After slumping over the past few years, public acceptance of the scientific conclusion that global warming is happening appears to be on the upswing, according to a pair of recent national polls.
Various reasons have been suggested for the decline in public agreement with the view, held by the vast majority of scientists, that the earth’s climate is heating up. Among them are the economic downturn (economic troubles traditionally correlate with lower environmental concern) and a hardening of many Republicans’ skepticism about manmade climate change and Democrat-championed initiatives to address it.
Whatever the case may be, Gallup’s latest survey on the issue, released March 30 and based on polling from March 8-11, found a slight increase in agreement with the statement that “the effects of global warming … have already begun to happen.”
Fifty-two percent of respondents concurred with that statement following a steady decline from Gallup’s all-time high finding of 61 percent who agreed in 2008 to 49 percent in 2011).
At the same time, Gallup found in the 2012 survey that attribution of a warming climate trend to human causes has continued to increase.
Asked their opinion of the primary cause of global warming, 53 percent of survey participants said it was “the effects of pollution from human activities,” while 41 percent chose “natural changes in the environment that are not due to human activities.”
In a 2007 Gallup poll, 61 percent had said “human activities” and 35 percent had said “natural changes.” The gap narrowed to 50 percent for “human activities” versus 46 percent for “natural changes” in 2010, but has been widening since then in favor of a bigger margin for “human activities.”
In the latest survey, Gallup found a continuing partisan divide on these and other climate-related questions that the survey organization posed:
Across all four Gallup measures of views on global warming, the majority of Americans lean toward believing in it. Independents’ views are similar to the national averages, while much larger percentages of Democrats are supportive. Republicans, on the other hand, are largely skeptical.
The highest support for global warming claims among Republicans is seen on the scientific consensus question, with 43 percent saying most scientists believe global warming is happening. Republicans’ agreement is much lower on the question of news reports about global warming, with 31 percent saying those reports are accurate or underestimate the problem.
Gallup’s analysts saw little effect from recent, much-warmer-than-normal weather across much of the U.S. on poll respondents’ attitudes:
Some shift in Americans’ global warming views might have been expected this year, given the near-record warm temperatures experienced this winter across much of the country – Gallup finds 79 percent of Americans reporting that the weather in their area was warmer than usual, though less than half of these attributed this to global warming.
However, the fact that belief in global warming did not increase markedly suggests Americans are basing their perceptions more on the debates over scientific evidence than on the weather outside their front door.
In contrast, however, a second national poll recently found a notable increase in evidence that people’s own experience of warmer temperatures was a key factor behind their growing agreement that global warming is happening. (Climate scientists warn against confusing short-term weather patterns with long-term climate change, which includes those patterns.)

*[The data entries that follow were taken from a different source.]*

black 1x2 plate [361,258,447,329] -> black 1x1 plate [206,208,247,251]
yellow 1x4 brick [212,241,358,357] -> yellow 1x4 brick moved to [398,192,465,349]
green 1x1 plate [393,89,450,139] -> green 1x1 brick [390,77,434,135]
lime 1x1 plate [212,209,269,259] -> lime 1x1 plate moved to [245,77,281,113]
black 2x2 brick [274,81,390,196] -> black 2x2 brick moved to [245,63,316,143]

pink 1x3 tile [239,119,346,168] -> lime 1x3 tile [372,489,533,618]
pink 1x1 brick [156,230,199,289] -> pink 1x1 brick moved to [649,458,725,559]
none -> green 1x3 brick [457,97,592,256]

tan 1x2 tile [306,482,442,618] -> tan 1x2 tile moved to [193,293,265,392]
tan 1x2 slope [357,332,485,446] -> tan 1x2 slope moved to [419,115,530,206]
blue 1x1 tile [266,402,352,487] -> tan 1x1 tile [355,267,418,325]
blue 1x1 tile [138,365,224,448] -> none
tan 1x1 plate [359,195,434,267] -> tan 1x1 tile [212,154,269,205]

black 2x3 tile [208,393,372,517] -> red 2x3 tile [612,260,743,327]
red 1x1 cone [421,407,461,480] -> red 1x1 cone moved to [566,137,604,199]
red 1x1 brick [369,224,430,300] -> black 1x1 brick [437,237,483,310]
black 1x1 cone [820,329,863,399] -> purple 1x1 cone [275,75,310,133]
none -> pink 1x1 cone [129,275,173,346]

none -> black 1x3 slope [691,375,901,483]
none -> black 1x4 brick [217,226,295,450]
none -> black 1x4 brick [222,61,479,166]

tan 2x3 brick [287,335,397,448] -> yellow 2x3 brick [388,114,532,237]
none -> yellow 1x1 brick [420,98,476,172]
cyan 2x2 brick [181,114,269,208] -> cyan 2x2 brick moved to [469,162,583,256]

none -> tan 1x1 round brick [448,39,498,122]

This second survey was conducted by researchers at the University of Michigan and Pennsylvania’s Muhlenberg College in December as the latest edition of their National Survey of American Public Opinion on Climate Change, which dates to 2008.
By the large margin of 62 percent to 26 percent, respondents said they believe there is “solid evidence that the average temperature on Earth has been getting warmer.”
The researchers noted that the 62 percent “belief” response was the highest in their climate polls since 2009.
Seventy-eight percent of Democrats thought there was “solid evidence” of a warming climate (15 percent did not), compared to a 47-42, yes-no split in favor of “solid evidence” among Republicans and a 55-30 split among independents.
Regarding the findings about respondents’ reasons for their views, the researchers wrote:
The 24 percent of respondents citing observations of warmer temperatures as the main reason behind their beliefs regarding climate change is the highest level since the question was first asked in 2008 and equal to the number of Americans that point to changing or extreme weather as the main factor why they believe climate change is occurring. In all, about half of Americans now point to observations of temperature changes and weather as the main reasons they believe global warming is taking place.
Unlike the Gallup Survey, the Michigan-Muhlenberg team did not ask questions to elicit opinions on the causes of global warming.
Another recently released study, based on a variety of U.S. and international opinion polls, concluded that worsening economic conditions were probably the main cause in the last few years of reduced public agreement that global warming has been occurring.
USA Today reported on this study, published in February:
“We suggest that the decline in belief about climate change is most likely driven by the economic insecurity caused by the Great Recession,” political scientists Lyle Scruggs and Salil Benegal of the University of Connecticut write in the study.
The economy is even more of a factor than partisan politics, supposed biased media coverage, or changeable weather, they say.
“We would suggest that it is misreading public opinion to dismiss the impact of the current economic crisis and to blame the problem mainly on disinformation or the weather,” the authors write. “Given what we know about recent and historic patterns, it seems probable that climate change opinion will rebound as the economy, and more specifically the job situation, improves.”